To further analyze the reasons for the fact that the accuracy rate for spalling was low, we visualized the dataset by applying CAM, a low-cost computation method. In the resulting image (Figure 4), large network responses, indicated in red, were noted. Figure 4 shows the focus of the various artificial neural networks.

Next, a confusion matrix (Table 2) indicated that most of the damage cases in the defacement, efflorescence, and cracking images in the test datasets were classified as spalling, indicating that spalling images in the training dataset may have been exhibiting the characteristics of defacement, efflorescence, and cracking. Thus, the training dataset’s images may have been defective. This study thus re-examined the 1386 spalling images in this dataset and found that 94.44% and 5.56% of these images presented mosaic tiles and lath bricks, respectively.
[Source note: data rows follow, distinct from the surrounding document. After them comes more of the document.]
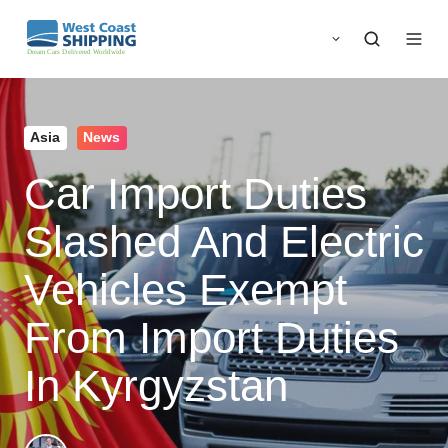
Asia
News
Car Import Duties
Slashed And Electric
Vehicles Exempt
From Import Duties
In Kyrgyzstan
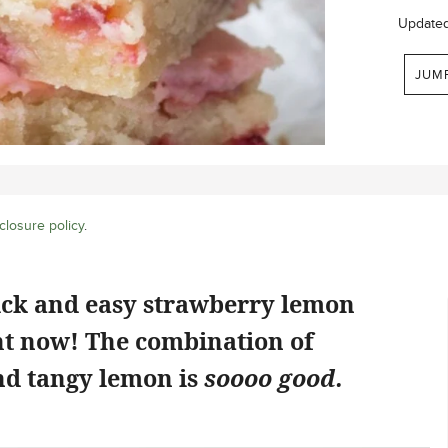
Update
JUM
closure policy
.
ick and easy strawberry lemon
ht now! The combination of
d tangy lemon is
soooo good.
Because of the small unit area of mosaic tiles, as these tiles fell, they left dirty, black stains behind. Moreover, during the process of capturing images of sample areas, trees may have blocked the light and created shadows (Figure 5, red circles). Thus, during model training, the model misclassified various images of defacement as those of spalling (Figure 6). Similarly, lighting problems during image capture were the reasons for the misclassification of efflorescence as spalling (Figure 7, red circles). Thus, when sunlight was too bright or when the spalling pattern was irregular, the model misclassified efflorescence as spalling during model training (Figure 8). Finally, some cracking was also misclassified as spalling during model training (Figures 9 and 10, red circles).

5. Conclusions

In this study, this study combined a UAV with a deep learning model for automated detection of external wall tile deterioration of buildings and made modifications to improve the efficiency of our method. The results indicated that our model had high accuracy and recall, the respective rates of which were 91% and 80% for efflorescence, 76% and 100% for spalling, 86% and 86% for cracking, and 98% and 78% for defacement (Table 1).

Compared with traditional detection methods, the use of UAVs is inexpensive and affords higher mobility, efficiency, and safety. However, UAV efficiency can be affected by the climate, lighting, wind, and blind spots in the test area and by the limitation of UAV operational technology. In the future, these limitations may be overcome through the use of relatively robust camera lenses, sensors, systems, and automation technologies, making UAVs safer and more efficient and increasing their application in the field of construction.

In the current study, the recognition accuracy for spalling was slightly low, indicating some limitations in spalling recognition from the existing images. Therefore, in future studies, the use of infrared scanners, which detect differences in depth and recognize whether tiles have fallen, is highly recommended to improve recognition accuracy. Besides using larger data, a deeper network can be also considered. Deeper network can identify more detailed characteristics to improve the accuracy. Moreover, in the aspect of simultaneously identifying multiple defect types, different tags can be given in the image and use the corresponding loss functions. In the aspect of normal photos (without deterioration), the normal photo would be also given relatively lower belonging probabilities to the four deterioration types. Two methods are considered to further improve the model adaptation: (1) to set a basic threshold in the model; that is, if the input photos are lower than the threshold, they are classified as background (not belonging to the four types of deterioration); and (2) to take photos of normal exterior wall tiles equivalent to the number of single-deteriorated photos as the background type (the fifth type) and then retrain the model.

Data Availability

The data used to support the findings of this study are available from the corresponding author upon request.

Conflicts of Interest

The authors declare that they have no conflicts of interest.